#### Ordem de trabalho:
Retome o texto sobre a sucessão do governo do Rio de Janeiro e dê continuidade a ele a partir da última frase apresentada.

#### Documento de origem:
◆ ◆ ◆ ◆

O ministro Flávio Dino manteve sob análise o processo que define a sucessão do governo do Rio de Janeiro. A ação está suspensa há cerca de dois meses, após o magistrado pedir vista. A definição sobre o próximo governador permanece sem data no Supremo Tribunal Federal.
A suspensão ocorreu após o Ministério Público Eleitoral apresentar recursos questionando pontos da decisão da Corte Eleitoral. Inicialmente, a maioria dos ministros do STF havia votado a favor de uma eleição indireta, com placar de 4 votos a 1. A expectativa era que o processo avançasse após o Tribunal Superior Eleitoral (TSE) confirmar a inelegibilidade do ex-governador.

◆ ◆ ◆ ◆

#### Informações:
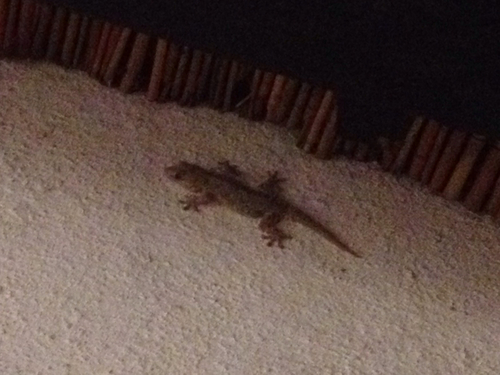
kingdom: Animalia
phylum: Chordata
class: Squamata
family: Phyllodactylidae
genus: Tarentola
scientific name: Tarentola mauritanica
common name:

◆ ◆ ◆ ◆

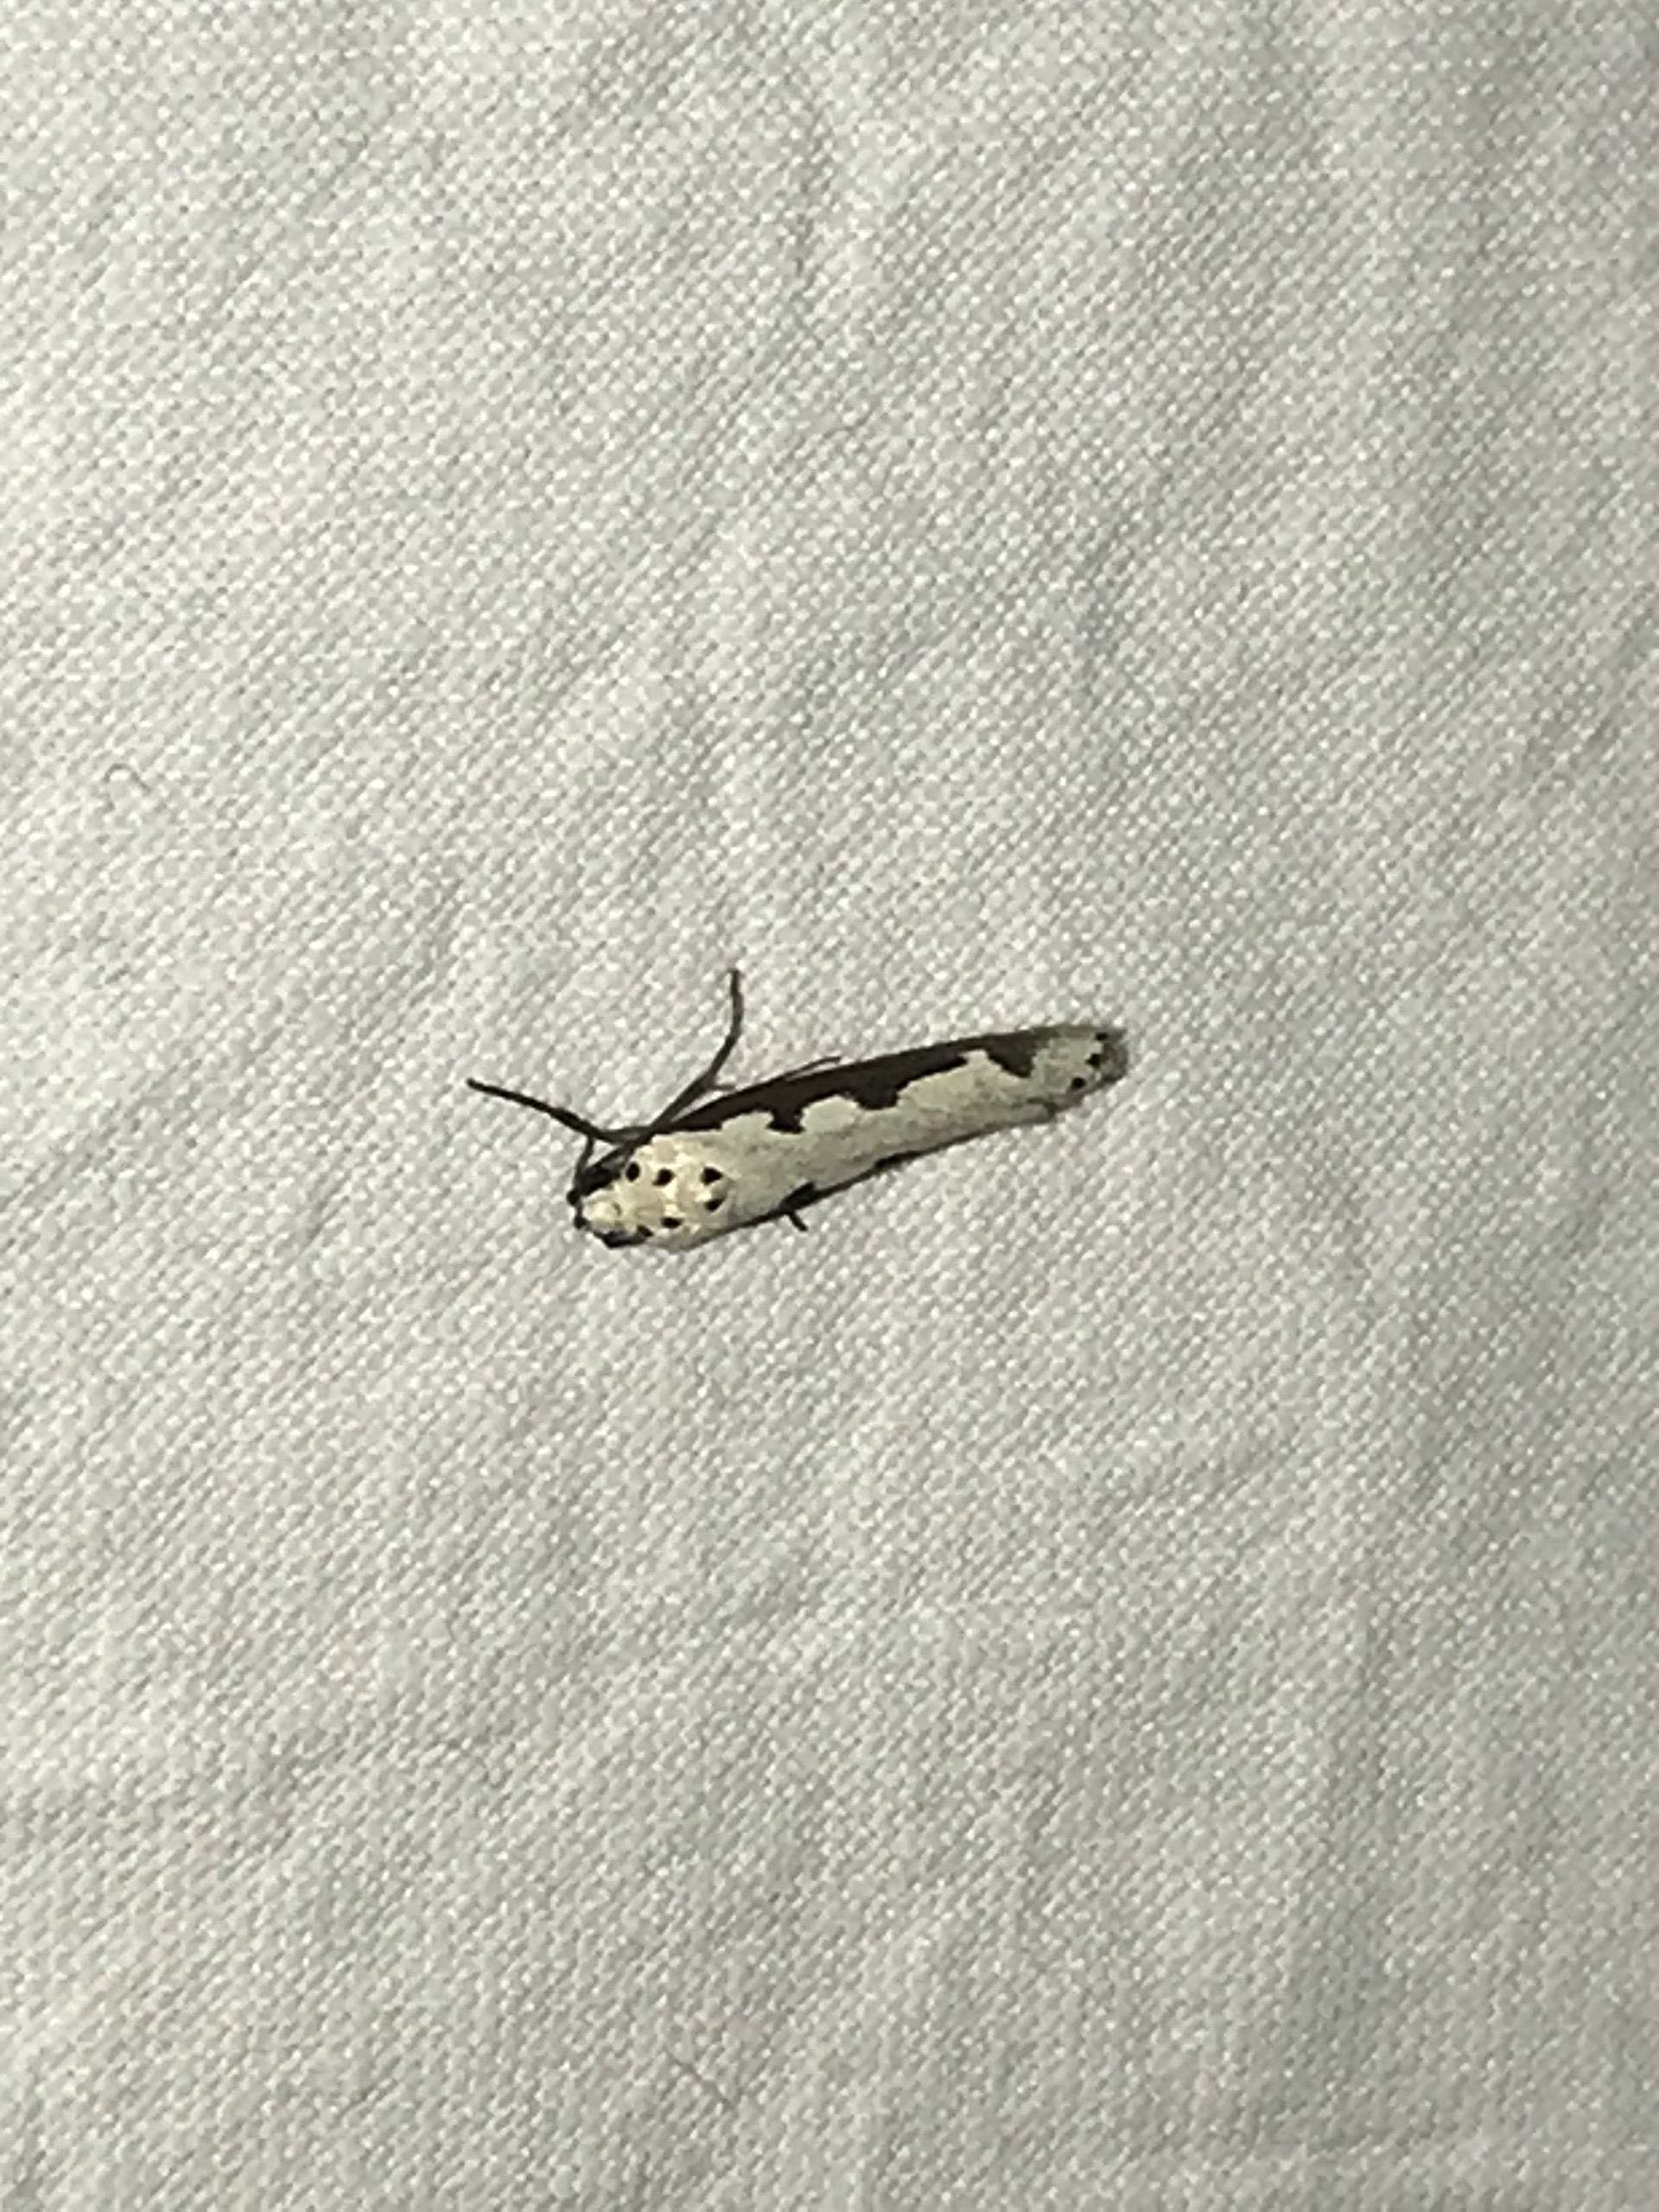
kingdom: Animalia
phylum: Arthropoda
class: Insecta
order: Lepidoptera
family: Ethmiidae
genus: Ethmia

◆ ◆ ◆ ◆

#### Resultado do exercício:
A divergência entre o TSE e o Ministério Público Eleitoral afeta o formato da sucessão. Se houver cassação do diploma, a escolha do sucessor seria por voto popular; sem a perda do diploma, a tendência é a eleição indireta pela Assembleia Legislativa do Rio de Janeiro. O desembargador Ricardo Couto, presidente do Tribunal de Justiça do Rio de Janeiro, administra o governo estadual interinamente.
Dino comunicou que aguardará a publicação de um novo acórdão do TSE antes de concluir seu voto. O prazo para a devolução do processo pelo ministro termina em julho, período que coincide com o recesso do Judiciário, podendo transferir a definição para o segundo semestre.